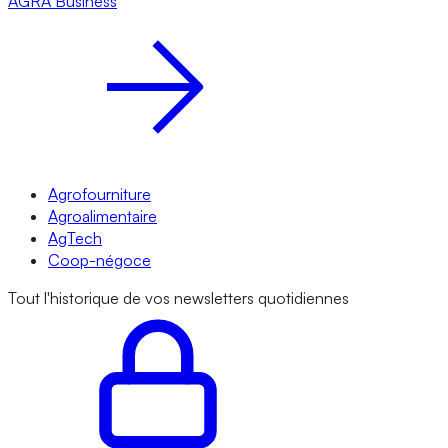
AGRA
Business
Agrofourniture
Agroalimentaire
AgTech
Coop-négoce
Tout l'historique de vos newsletters quotidiennes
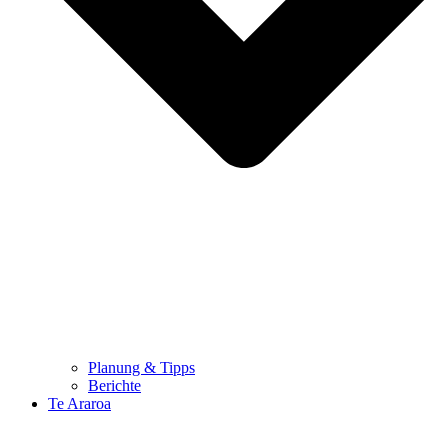
Planung & Tipps
Berichte
Te Araroa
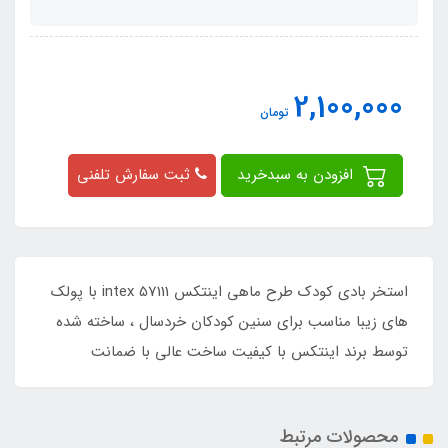
2,100,000
تومان
افزودن به سبدخرید
ثبت سفارش تلفنی
استخر بادی کودک طرح ماهی اینتکس intex 57111 با پولک
های زیبا مناسب برای سنین کودکان خردسال ، ساخته شده
توسط برند اینتکس با کیفیت ساخت عالی با ضمانت
محصولات مرتبط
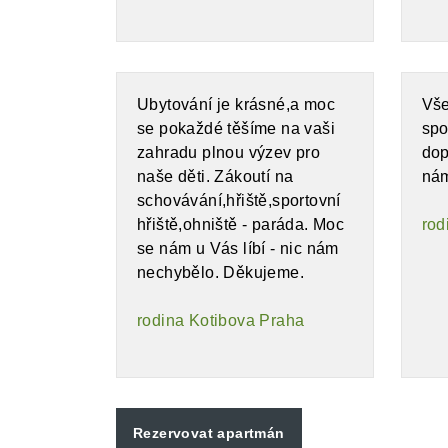
Ubytování je krásné,a moc
Vše
se pokaždé těšíme na vaši
spo
zahradu plnou výzev pro
dop
naše děti. Zákoutí na
nám
schovávání,hřiště,sportovní
hřiště,ohniště - paráda. Moc
rod
se nám u Vás líbí - nic nám
nechybělo. Děkujeme.
rodina Kotibova Praha
Rezervovat apartmán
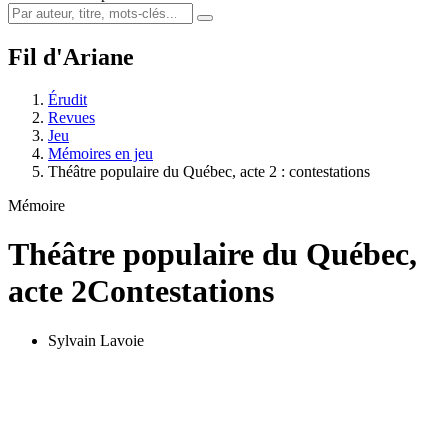
Fil d'Ariane
Érudit
Revues
Jeu
Mémoires en jeu
Théâtre populaire du Québec, acte 2 : contestations
Mémoire
Théâtre populaire du Québec,
acte 2
Contestations
Sylvain Lavoie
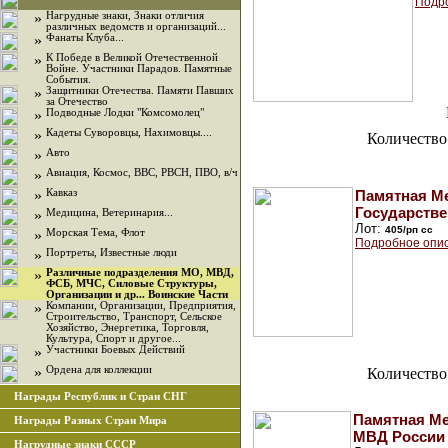
Подр
»
Нагрудные знаки, Знаки отличия
различных ведомств и организаций...
»
Фанаты Клуба...
»
К Победе в Великой Отечественной
Войне. Участники Парадов. Памятные
События.
»
Защитники Отечества. Памяти Павших
за Отечество
»
Подводные Лодки "Комсомолец"
»
Кадеты Суворовцы, Нахимовцы....
Количество
»
Авто
»
Авиация, Космос, ВВС, РВСН, ПВО, в/ч
»
Кавказ
Памятная Ме
Государстве
»
Медицина, Ветеринария...
Лот:
405/рп сс
»
Морская Тема, Флот
Подробное опи
»
Портреты, Известные люди
»
Различные подразделения МО, МВД,
ФСБ, МЧС, Силовые Структуры,
Организации и др... Воинские Части
»
Компании, Организации, Предприятия,
Строительство, Транспорт, Сельское
Хозяйство, Энергетика, Торговля,
Культура, Спорт и другое...
»
Участники Боевых Действий
»
Ордена для коллекции
Количество
Награды Республик и Стран СНГ
Памятная Ме
Награды Разных Стран Мира
МВД России
Нагрудные знаки СССР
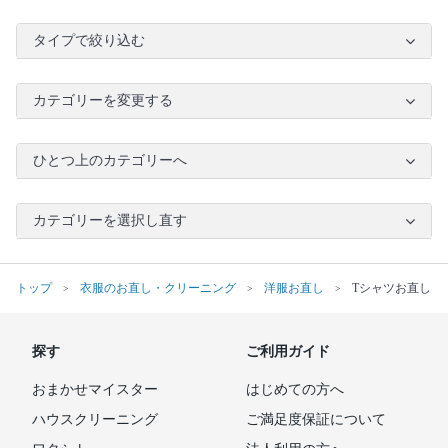
タイプで絞り込む
カテゴリーを変更する
ひとつ上のカテゴリーへ
カテゴリーを選択し直す
トップ
衣服のお直し・クリーニング
洋服お直し
Tシャツお直し
探す
ご利用ガイド
おまかせマイスター
はじめての方へ
ハウスクリーニング
ご満足度保証について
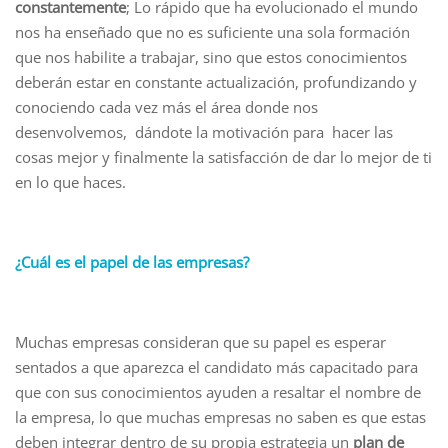
constantemente
; Lo rápido que ha evolucionado el mundo
nos ha enseñado que no es suficiente una sola formación
que nos habilite a trabajar, sino que estos conocimientos
deberán estar en constante actualización, profundizando y
conociendo cada vez más el área donde nos
desenvolvemos, dándote la motivación para hacer las
cosas mejor y finalmente la satisfacción de dar lo mejor de ti
en lo que haces.
¿Cuál es el papel de las empresas?
Muchas empresas consideran que su papel es esperar
sentados a que aparezca el candidato más capacitado para
que con sus conocimientos ayuden a resaltar el nombre de
la empresa, lo que muchas empresas no saben es que estas
deben integrar dentro de su propia estrategia un
plan de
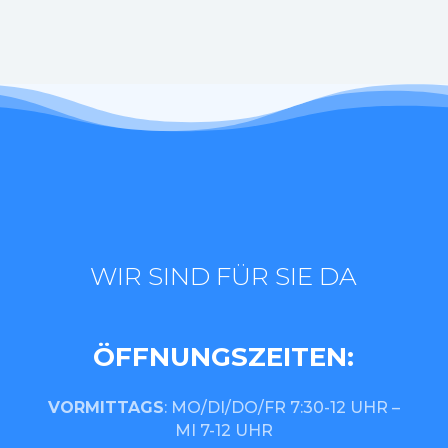
WIR SIND FÜR SIE DA
ÖFFNUNGSZEITEN:
VORMITTAGS
: MO/DI/DO/FR 7:30-12 UHR –
MI 7-12 UHR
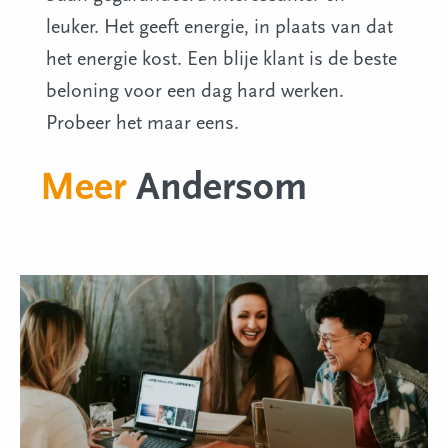
leuker. Het geeft energie, in plaats van dat
het energie kost. Een blije klant is de beste
beloning voor een dag hard werken.
Probeer het maar eens.
Meer
Andersom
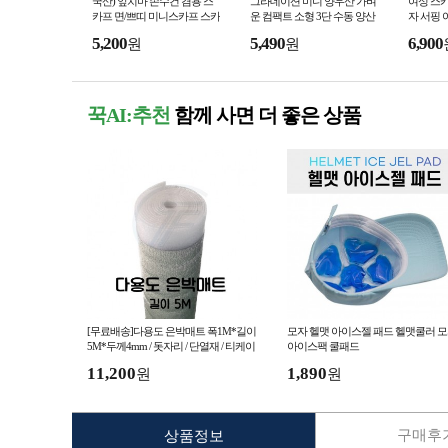
국산) 앞치마 손수건 겸용 스
그라데이션 미니 양우산 가벼
여성 스카
카프 면/쁘띠 미니스카프 스카
운 컴팩트 소형 3단 수동 양산
자 서핑 
프 사은품 연예인 휴대용
여름 가벼운 경량
해변 썬
5,200
5,490
6,900
원
원
꾹AI:추천
함께 사면 더 좋은 상품
[무료배송]다용도 은박매트 폭1M*길이
모자 헬맷 아이스젤 패드 헬맷쿨러 
5M*두께4mm / 돗자리 / 단열재 / 티케이
아이스팩 쿨패드
프렌즈
11,200
1,890
원
원
구매후기
상품정보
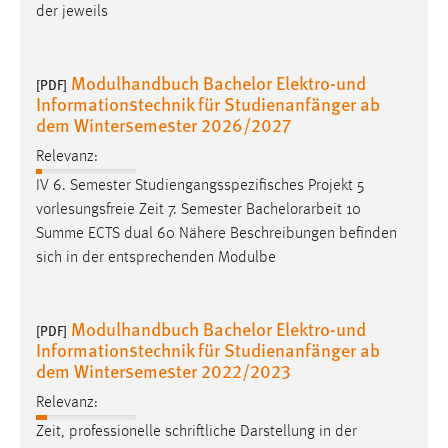
der jeweils
Modulhandbuch Bachelor Elektro-und
[PDF]
Informationstechnik für Studienanfänger ab
dem Wintersemester 2026/2027
Relevanz:
IV 6. Semester Studiengangsspezifisches Projekt 5
vorlesungsfreie Zeit 7. Semester
Bachelorarbeit
10
Summe ECTS dual 60 Nähere Beschreibungen befinden
sich in der entsprechenden Modulbe
Modulhandbuch Bachelor Elektro-und
[PDF]
Informationstechnik für Studienanfänger ab
dem Wintersemester 2022/2023
Relevanz:
Zeit, professionelle schriftliche Darstellung in der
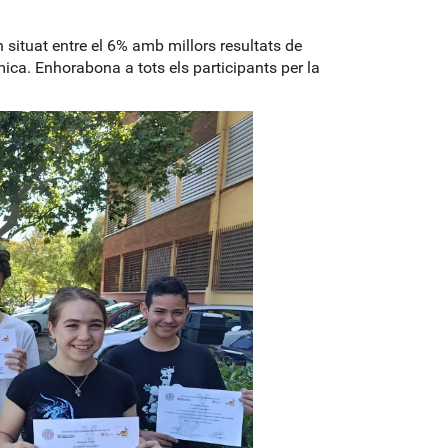
 situat entre el 6% amb millors resultats de
ica. Enhorabona a tots els participants per la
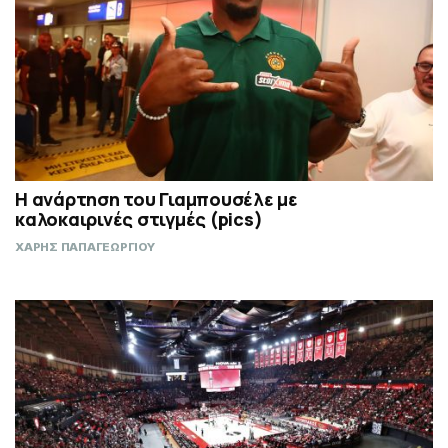
Η ανάρτηση του Γιαμπουσέλε με
καλοκαιρινές στιγμές (pics)
ΧΑΡΗΣ ΠΑΠΑΓΕΩΡΓΙΟΥ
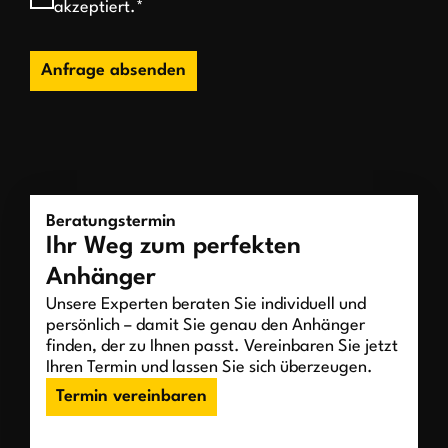
akzeptiert.*
Anfrage absenden
Beratungstermin
Ihr Weg zum perfekten
Anhänger
Unsere Experten beraten Sie individuell und
persönlich – damit Sie genau den Anhänger
finden, der zu Ihnen passt. Vereinbaren Sie jetzt
Ihren Termin und lassen Sie sich überzeugen.
Termin vereinbaren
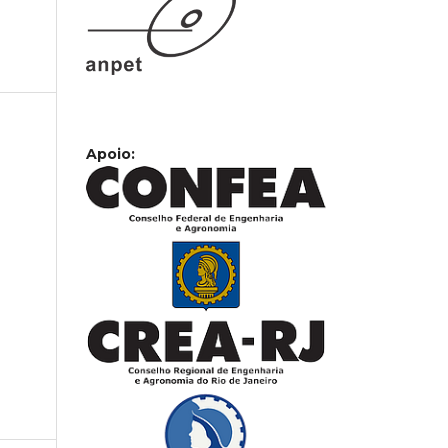
Apoio:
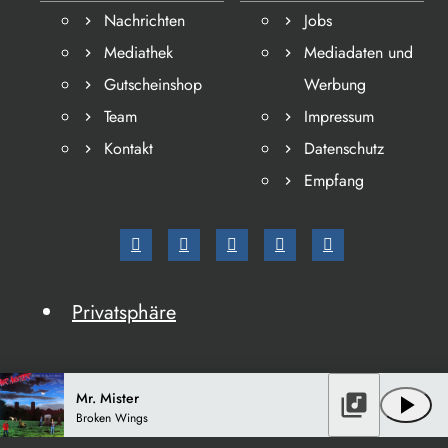
Nachrichten
Jobs
Mediathek
Mediadaten und
Gutscheinshop
Werbung
Team
Impressum
Kontakt
Datenschutz
Empfang
Privatsphäre
Mr. Mister
library_music
play_arrow
Broken Wings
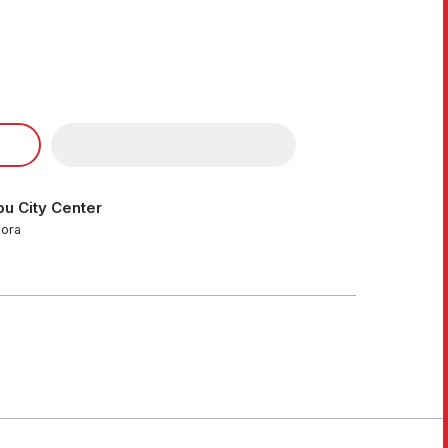
u City Center
hora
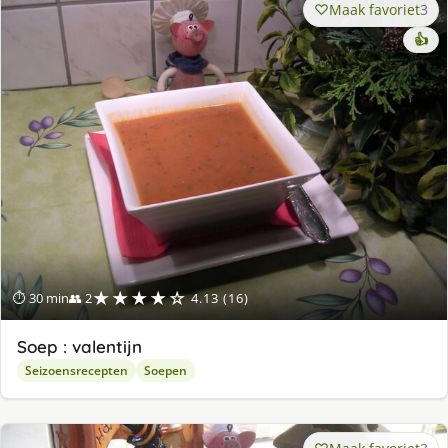
Maak favoriet
3
👍
★★★★☆
⏱ 30 min
👥 2
4.13 (16)
Soep : valentijn
Seizoensrecepten
Soepen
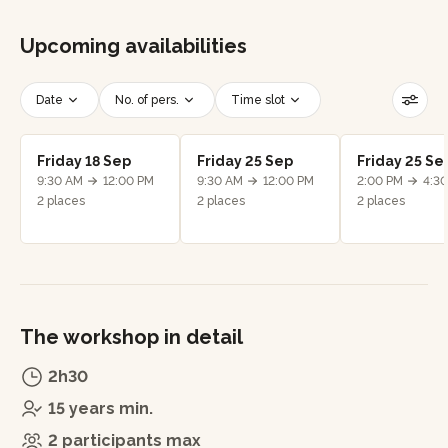
Upcoming availabilities
Date
No. of pers.
Time slot
Reset filters
Friday 18 Sep
Friday 25 Sep
Friday 25 Se
9:30 AM
12:00 PM
9:30 AM
12:00 PM
2:00 PM
4:3
2 places
2 places
2 places
The workshop in detail
2h30
15 years min.
2 participants max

* * * * * * * * *

## [TASK ITEM]
Search the listing above for the string "Anhänger" and copy each line that has it.

## [RESPONSE TO THIS TASK]
Anhänger
persönlich – damit Sie genau den Anhänger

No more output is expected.